Some saw Bundy for what he was. Others did not, because Bundy had an interest in focusing all his skills at imposture onto them. Extremely Wicked is based on a memoir by Liz Kendall, the woman with whom Bundy had a live-in relationship for years, during which time he kept diabolically busy out of the house. Liz, like many in her situation, believes Bundy when he insists on his innocence. If she’s wrong, it means she endangered not only herself by being with him but her daughter. After a while, as the movie’s emphasis shifts from Liz to Bundy’s trial and escapes from custody, we begin to suspect that Bundy himself, or the part of himself that can convincingly participate in society, doesn’t want to believe he could have murdered all those women.

Berlinger spent four hours with Conversations with a Killer going over all the evidence, tapes, cold forensics. My feeling is that he then jumped into Extremely Wicked (from a Black List script by Michael Werwie) because it turns the camera 180 degrees and focuses not on Bundy but on his impact on those around him. (The classic in the genre is probably still Ann Rule’s The Stranger Beside Me, the true-crime author’s account of her friendship with Bundy before his arrest.) I also imagine Berlinger wanted to make the movie just for the scene near the end, when Bundy (Zac Efron) is about to go to the electric chair and Liz (Lily Collins) demands that he admit at least some guilt. I suspect Berlinger waded hip-deep in the sewer slime of Bundy’s case and then wanted to pull something redeeming out of it, some closure. It didn’t happen that way in life (if you want unalloyed fact, stick to the records), but dramatically and metaphorically it feels right; the entire movie leads up to this moment, and Efron and Collins don’t falter.

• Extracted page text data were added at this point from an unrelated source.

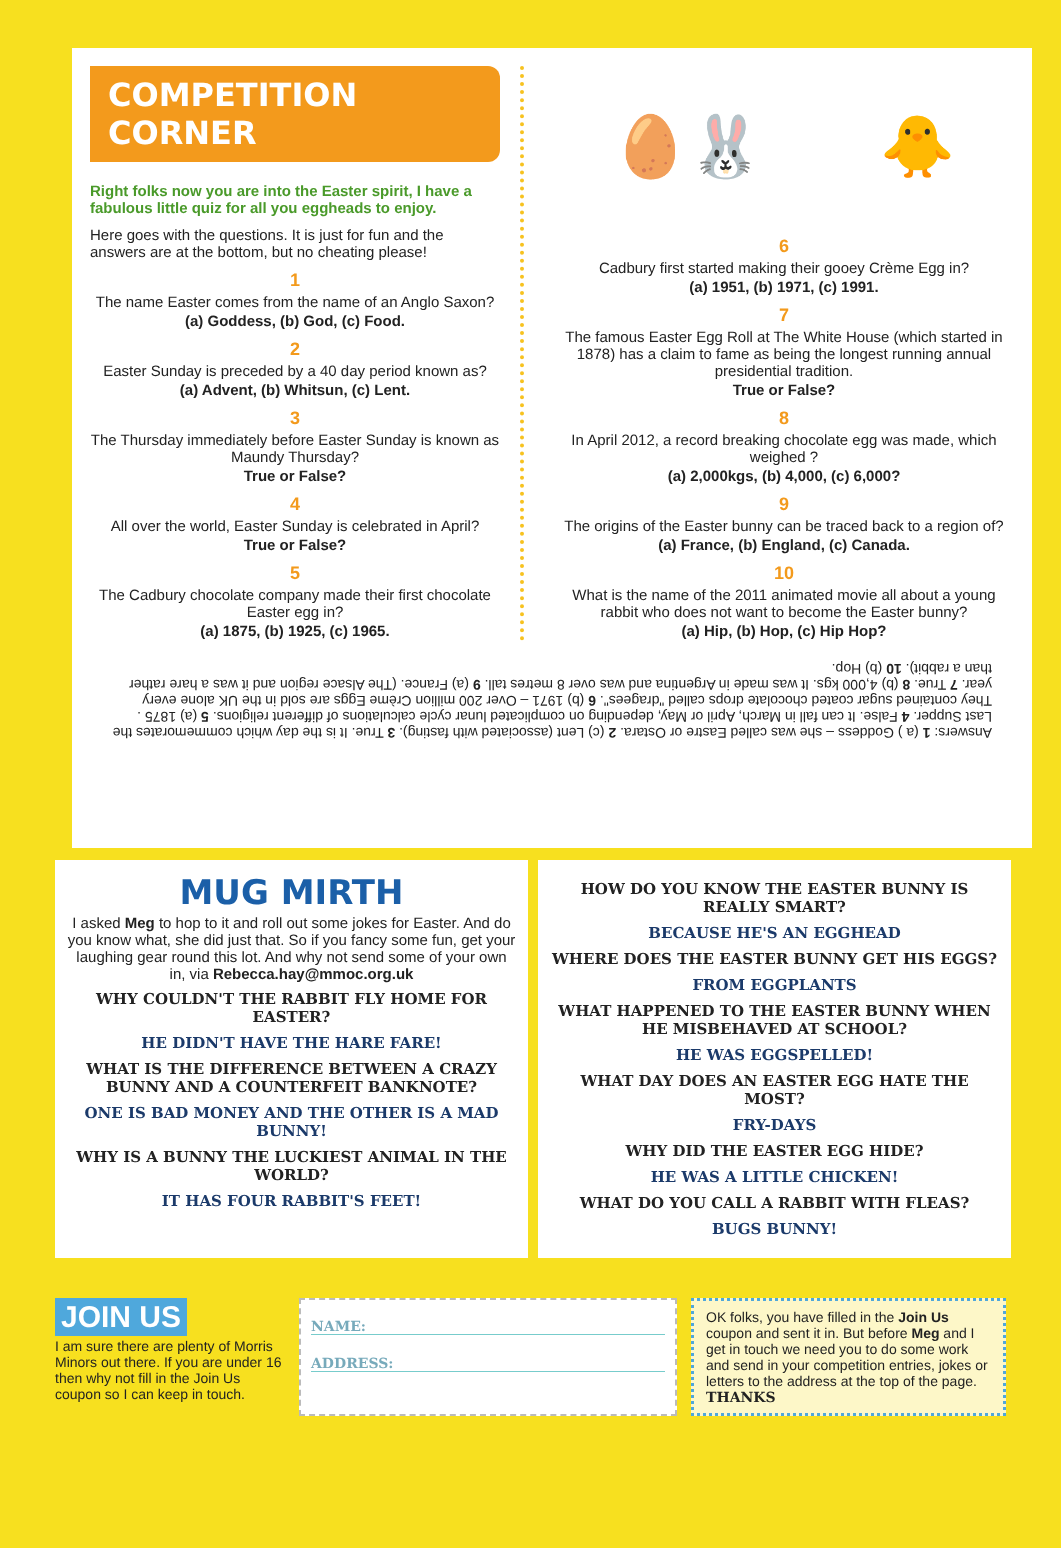COMPETITION CORNER
Right folks now you are into the Easter spirit, I have a fabulous little quiz for all you eggheads to enjoy.
Here goes with the questions. It is just for fun and the answers are at the bottom, but no cheating please!
1
The name Easter comes from the name of an Anglo Saxon?
(a) Goddess, (b) God, (c) Food.
2
Easter Sunday is preceded by a 40 day period known as?
(a) Advent, (b) Whitsun, (c) Lent.
3
The Thursday immediately before Easter Sunday is known as Maundy Thursday?
True or False?
4
All over the world, Easter Sunday is celebrated in April?
True or False?
5
The Cadbury chocolate company made their first chocolate Easter egg in?
(a) 1875, (b) 1925, (c) 1965.
🥚🐰 🐥
6
Cadbury first started making their gooey Crème Egg in?
(a) 1951, (b) 1971, (c) 1991.
7
The famous Easter Egg Roll at The White House (which started in 1878) has a claim to fame as being the longest running annual presidential tradition.
True or False?
8
In April 2012, a record breaking chocolate egg was made, which weighed ?
(a) 2,000kgs, (b) 4,000, (c) 6,000?
9
The origins of the Easter bunny can be traced back to a region of?
(a) France, (b) England, (c) Canada.
10
What is the name of the 2011 animated movie all about a young rabbit who does not want to become the Easter bunny?
(a) Hip, (b) Hop, (c) Hip Hop?
Answers: 1 (a ) Goddess – she was called Eastre or Ostara. 2 (c) Lent (associated with fasting). 3 True. It is the day which commemorates the Last Supper. 4 False. It can fall in March, April or May, depending on complicated lunar cycle calculations of different religions. 5 (a) 1875 . They contained sugar coated chocolate drops called "dragees". 6 (b) 1971 – Over 200 million Crème Eggs are sold in the UK alone every year. 7 True. 8 (b) 4,000 kgs. It was made in Argentina and was over 8 metres tall. 9 (a) France. (The Alsace region and it was a hare rather than a rabbit). 10 (b) Hop.
MUG MIRTH
I asked Meg to hop to it and roll out some jokes for Easter. And do you know what, she did just that. So if you fancy some fun, get your laughing gear round this lot. And why not send some of your own in, via Rebecca.hay@mmoc.org.uk
WHY COULDN'T THE RABBIT FLY HOME FOR EASTER?
HE DIDN'T HAVE THE HARE FARE!
WHAT IS THE DIFFERENCE BETWEEN A CRAZY BUNNY AND A COUNTERFEIT BANKNOTE?
ONE IS BAD MONEY AND THE OTHER IS A MAD BUNNY!
WHY IS A BUNNY THE LUCKIEST ANIMAL IN THE WORLD?
IT HAS FOUR RABBIT'S FEET!
HOW DO YOU KNOW THE EASTER BUNNY IS REALLY SMART?
BECAUSE HE'S AN EGGHEAD
WHERE DOES THE EASTER BUNNY GET HIS EGGS?
FROM EGGPLANTS
WHAT HAPPENED TO THE EASTER BUNNY WHEN HE MISBEHAVED AT SCHOOL?
HE WAS EGGSPELLED!
WHAT DAY DOES AN EASTER EGG HATE THE MOST?
FRY-DAYS
WHY DID THE EASTER EGG HIDE?
HE WAS A LITTLE CHICKEN!
WHAT DO YOU CALL A RABBIT WITH FLEAS?
BUGS BUNNY!
JOIN US
I am sure there are plenty of Morris Minors out there. If you are under 16 then why not fill in the Join Us coupon so I can keep in touch.
NAME:
ADDRESS:
OK folks, you have filled in the Join Us coupon and sent it in. But before Meg and I get in touch we need you to do some work and send in your competition entries, jokes or letters to the address at the top of the page.
THANKS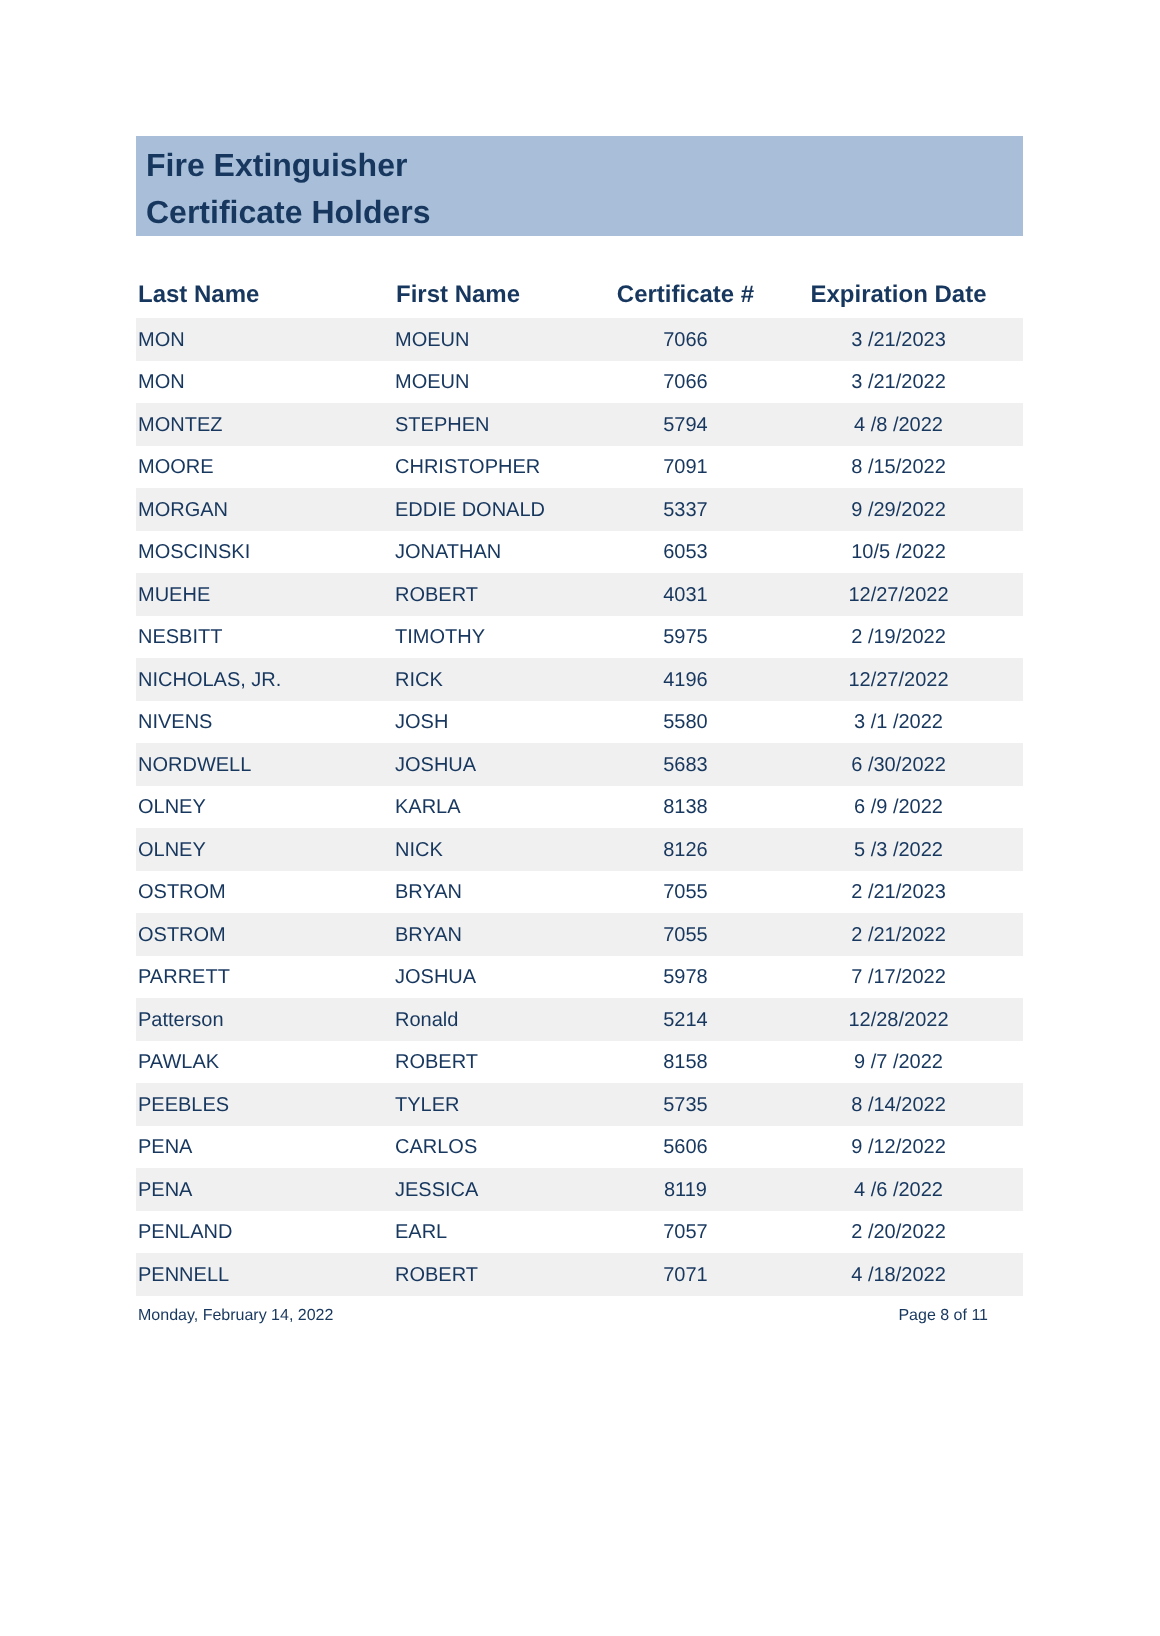Fire Extinguisher
Certificate Holders
| Last Name | First Name | Certificate # | Expiration Date |
| --- | --- | --- | --- |
| MON | MOEUN | 7066 | 3 /21/2023 |
| MON | MOEUN | 7066 | 3 /21/2022 |
| MONTEZ | STEPHEN | 5794 | 4 /8 /2022 |
| MOORE | CHRISTOPHER | 7091 | 8 /15/2022 |
| MORGAN | EDDIE DONALD | 5337 | 9 /29/2022 |
| MOSCINSKI | JONATHAN | 6053 | 10/5 /2022 |
| MUEHE | ROBERT | 4031 | 12/27/2022 |
| NESBITT | TIMOTHY | 5975 | 2 /19/2022 |
| NICHOLAS, JR. | RICK | 4196 | 12/27/2022 |
| NIVENS | JOSH | 5580 | 3 /1 /2022 |
| NORDWELL | JOSHUA | 5683 | 6 /30/2022 |
| OLNEY | KARLA | 8138 | 6 /9 /2022 |
| OLNEY | NICK | 8126 | 5 /3 /2022 |
| OSTROM | BRYAN | 7055 | 2 /21/2023 |
| OSTROM | BRYAN | 7055 | 2 /21/2022 |
| PARRETT | JOSHUA | 5978 | 7 /17/2022 |
| Patterson | Ronald | 5214 | 12/28/2022 |
| PAWLAK | ROBERT | 8158 | 9 /7 /2022 |
| PEEBLES | TYLER | 5735 | 8 /14/2022 |
| PENA | CARLOS | 5606 | 9 /12/2022 |
| PENA | JESSICA | 8119 | 4 /6 /2022 |
| PENLAND | EARL | 7057 | 2 /20/2022 |
| PENNELL | ROBERT | 7071 | 4 /18/2022 |
Monday, February 14, 2022 Page 8 of 11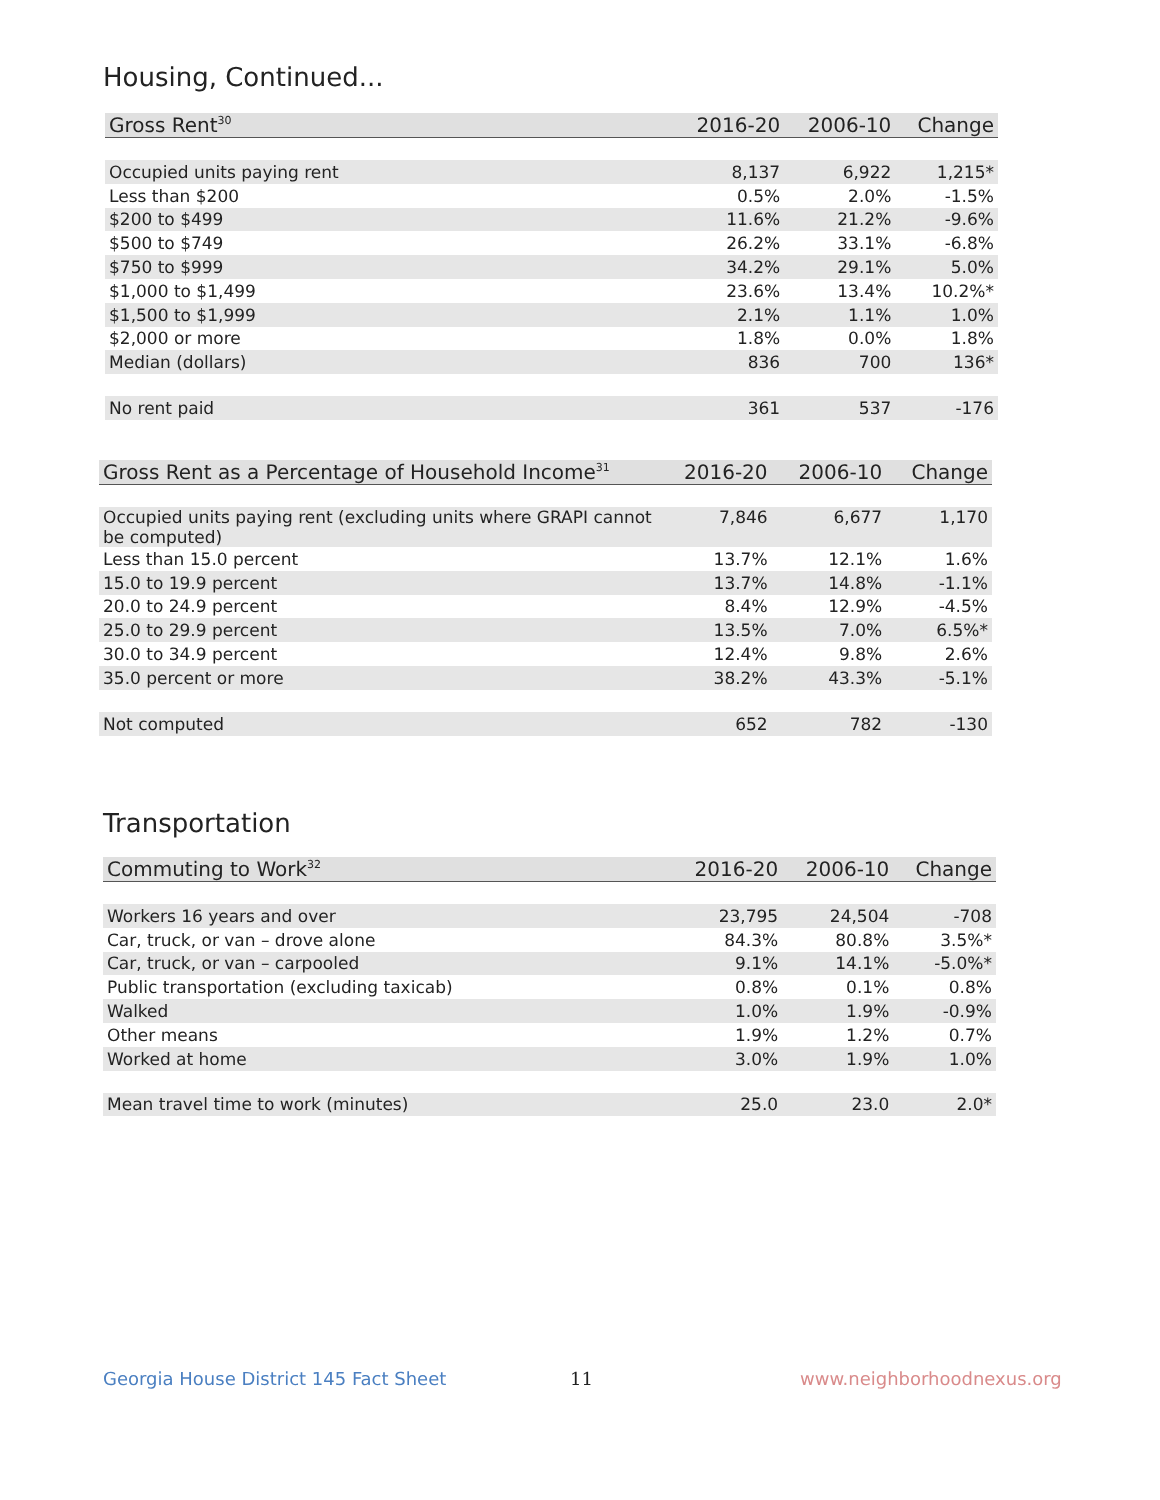Housing, Continued...
| Gross Rent<sup>30</sup> | 2016-20 | 2006-10 | Change |
| --- | --- | --- | --- |
| Occupied units paying rent | 8,137 | 6,922 | 1,215* |
| Less than $200 | 0.5% | 2.0% | -1.5% |
| $200 to $499 | 11.6% | 21.2% | -9.6% |
| $500 to $749 | 26.2% | 33.1% | -6.8% |
| $750 to $999 | 34.2% | 29.1% | 5.0% |
| $1,000 to $1,499 | 23.6% | 13.4% | 10.2%* |
| $1,500 to $1,999 | 2.1% | 1.1% | 1.0% |
| $2,000 or more | 1.8% | 0.0% | 1.8% |
| Median (dollars) | 836 | 700 | 136* |
| No rent paid | 361 | 537 | -176 |
| Gross Rent as a Percentage of Household Income<sup>31</sup> | 2016-20 | 2006-10 | Change |
| --- | --- | --- | --- |
| Occupied units paying rent (excluding units where GRAPI cannot be computed) | 7,846 | 6,677 | 1,170 |
| Less than 15.0 percent | 13.7% | 12.1% | 1.6% |
| 15.0 to 19.9 percent | 13.7% | 14.8% | -1.1% |
| 20.0 to 24.9 percent | 8.4% | 12.9% | -4.5% |
| 25.0 to 29.9 percent | 13.5% | 7.0% | 6.5%* |
| 30.0 to 34.9 percent | 12.4% | 9.8% | 2.6% |
| 35.0 percent or more | 38.2% | 43.3% | -5.1% |
| Not computed | 652 | 782 | -130 |
Transportation
| Commuting to Work<sup>32</sup> | 2016-20 | 2006-10 | Change |
| --- | --- | --- | --- |
| Workers 16 years and over | 23,795 | 24,504 | -708 |
| Car, truck, or van – drove alone | 84.3% | 80.8% | 3.5%* |
| Car, truck, or van – carpooled | 9.1% | 14.1% | -5.0%* |
| Public transportation (excluding taxicab) | 0.8% | 0.1% | 0.8% |
| Walked | 1.0% | 1.9% | -0.9% |
| Other means | 1.9% | 1.2% | 0.7% |
| Worked at home | 3.0% | 1.9% | 1.0% |
| Mean travel time to work (minutes) | 25.0 | 23.0 | 2.0* |
Georgia House District 145 Fact Sheet
11 www.neighborhoodnexus.org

Indeed, Efron nails the insecure lunges at compassion as well as the glowering menace that define Bundy. We see the real Bundy during the end credits, delivering the same dialogue Efron did; Bundy shows us something Efron, to his soul’s credit, can’t show — a grotesque moral void. Efron does pack in enough ominous bits of business to give us the creeps, and Collins gives us a woman who isn’t stupid so much as self-hating. Liz needs a guy as nice as Bundy seems to be, and Bundy needs to be needed in that way — whether because being in a relationship is good cover for being Jack the Ripper, or because a small part of him legitimately wants sane love, who’s to say? Later, of course, there are giggling Bundy groupies in the courthouse and one former coworker who falls in love with him and even has his baby. Some women will always be attracted to the monster.

Extremely Wicked has a murderers’ row of terrific performers (John Malkovich, Dylan Baker, Terry Kinney, Jim Parsons, Haley Joel Osment, Kaya Scodelario, Jeffrey Donovan) keeping the courtroom cat-and-mouse games lively. It sets the tone with a Goethe quote (“Few people have the imagination for reality”) that, coming from a director with extensive cred in the true-crime documentary field, is both funny and not funny. Berlinger spent a lot of years making not one but three films about the Memphis Three and how they got railroaded for the murder of three boys, and they proclaimed their innocence as vehemently as Bundy did his. As it happens, they deserved to be believed. Bundy did not, but many believed anyway. They couldn’t imagine the reality.